Пауэрскорт рассказал Уилсону про статью о поддельных картинах, над которой работал Кристофер Монтегю, о книгах, пропавших с его полок и о романе молодого искусствоведа с миссис Розалиндой Бакли.

– Слуга ничего не говорил о бумагах убитого, инспектор? – спросил Пауэрскорт. Он заглянул под крышку стола и выдвинул все ящики. Как и на Бромптон-сквер, они были абсолютно пусты. – Дженкинс не имел обыкновения носить свои бумаги отсюда в колледж и обратно? – поинтересовался Пауэрскорт.

– Я спрашивал об этом слугу, – ответил Уилсон. – Он говорит, что мистер Дженкинс никогда не забирал свои бумаги из этого стола. По крайней мере, на его памяти. Иногда он прихватывал с собой в колледж листок-другой, но всегда с ними же и возвращался.

– На то, чтобы забрать бумаги из стола Кристофера Монтегю, была причина – вернее, целая уйма причин. Но зачем очищать стол Дженкинса? Он ведь был историком, не так ли, старший инспектор?

– Вы правы, милорд. Специалистом по эпохе Тюдоров, как мне объяснили. Я оттуда помню только парочку Генрихов да Елизавету.

– Не понимаю, – сказал Пауэрскорт, – как детальное знание религиозных проблем времен Реформации может сделать человека мишенью для убийцы?

– Убийств было два, лорд Пауэрскорт.
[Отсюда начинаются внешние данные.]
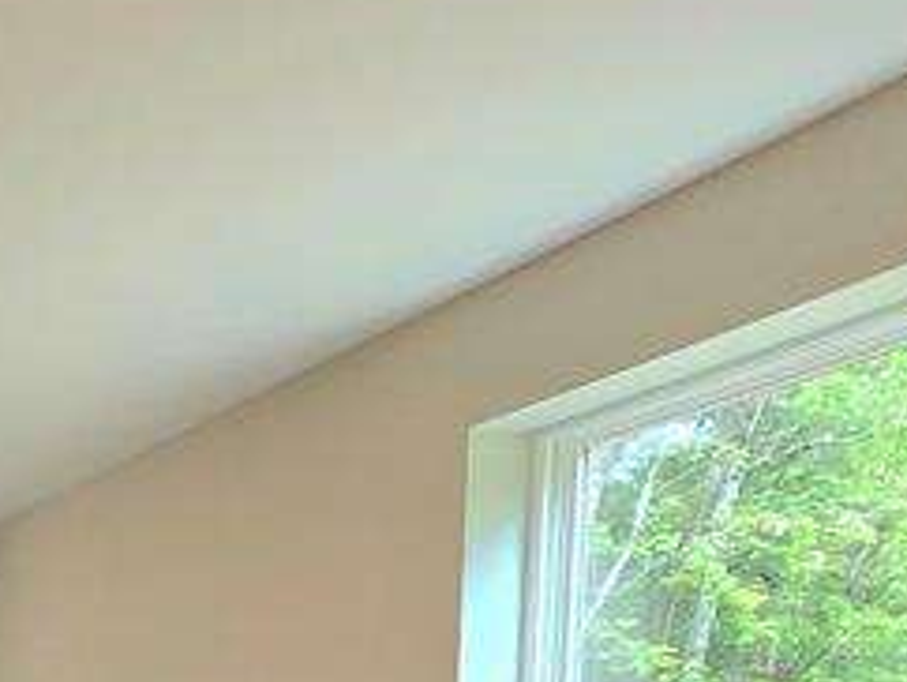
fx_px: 1443
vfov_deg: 22.0
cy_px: 1023
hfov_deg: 22.4
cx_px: -686
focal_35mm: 55
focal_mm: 2.2
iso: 160
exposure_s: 1/60.2
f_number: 2.2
А убийца, возможно, один. Вы ведь считаете, что они связаны? – спросил Уилсон, более сконфуженный, чем когда бы то ни было.

– Да, считаю, – подтвердил Пауэрскорт. – Я просто уверен, что они связаны, хотя черт меня побери, если знаю как. Могу я сделать предположение, старший инспектор?

– Конечно, милорд. Ваши предположения всегда бывают исключительно полезны.

– По-моему, стоит выяснить, не бывал ли в последние дни в Оксфорде один человек. Это юрист, исчезнувший со своего рабочего места в Лондоне, некий Хорас Алоизиус Бакли из фирмы «Бакли, Бригсток и Брайтуэлл»; он муж любовницы Монтегю, миссис Розалинды Бакли. Можете заодно навести справки и о его жене. Кажется, они с Дженкинсом дружили.

Инспектор записал имя в маленький коричневый блокнот. Пауэрскорт отодвинул стол от стены и осмотрел его сзади. Кроме оксфордской пыли, там ничего не было.

– Лорд Пауэрскорт. – Уилсон спрятал блокнот обратно во внутренний карман форменной куртки. – Чуть не забыл. Вы спрашивали, не нашел ли слуга из колледжа чего-нибудь необычного. Вот что он обнаружил под стулом.

Он взял галстук, аккуратно лежавший на одной из книжных полок Томаса Дженкинса, и протянул его Пауэрскорту.

– Слуга утверждает, что этот галстук не из гардероба Дженкинса, – сказал старший инспектор. – Похоже, убийца оставил его здесь по ошибке.

С чего бы это человеку снимать галстук перед тем, как совершить убийство, мелькнуло в голове у Пауэрскорта. Или после. Какой в этом смысл?

– Я знаю, где носят такие галстуки, – сказал он. – Это галстук не из Оксфорда. Он из Кембриджа – точнее, из кембриджского Тринити-колледжа.

Интересно, подумал он, следя взглядом за акробатическими трюками, которые выполняли в оксфордском саду две отважные белки, где получил образование мистер Хорас Алоизиус Бакли?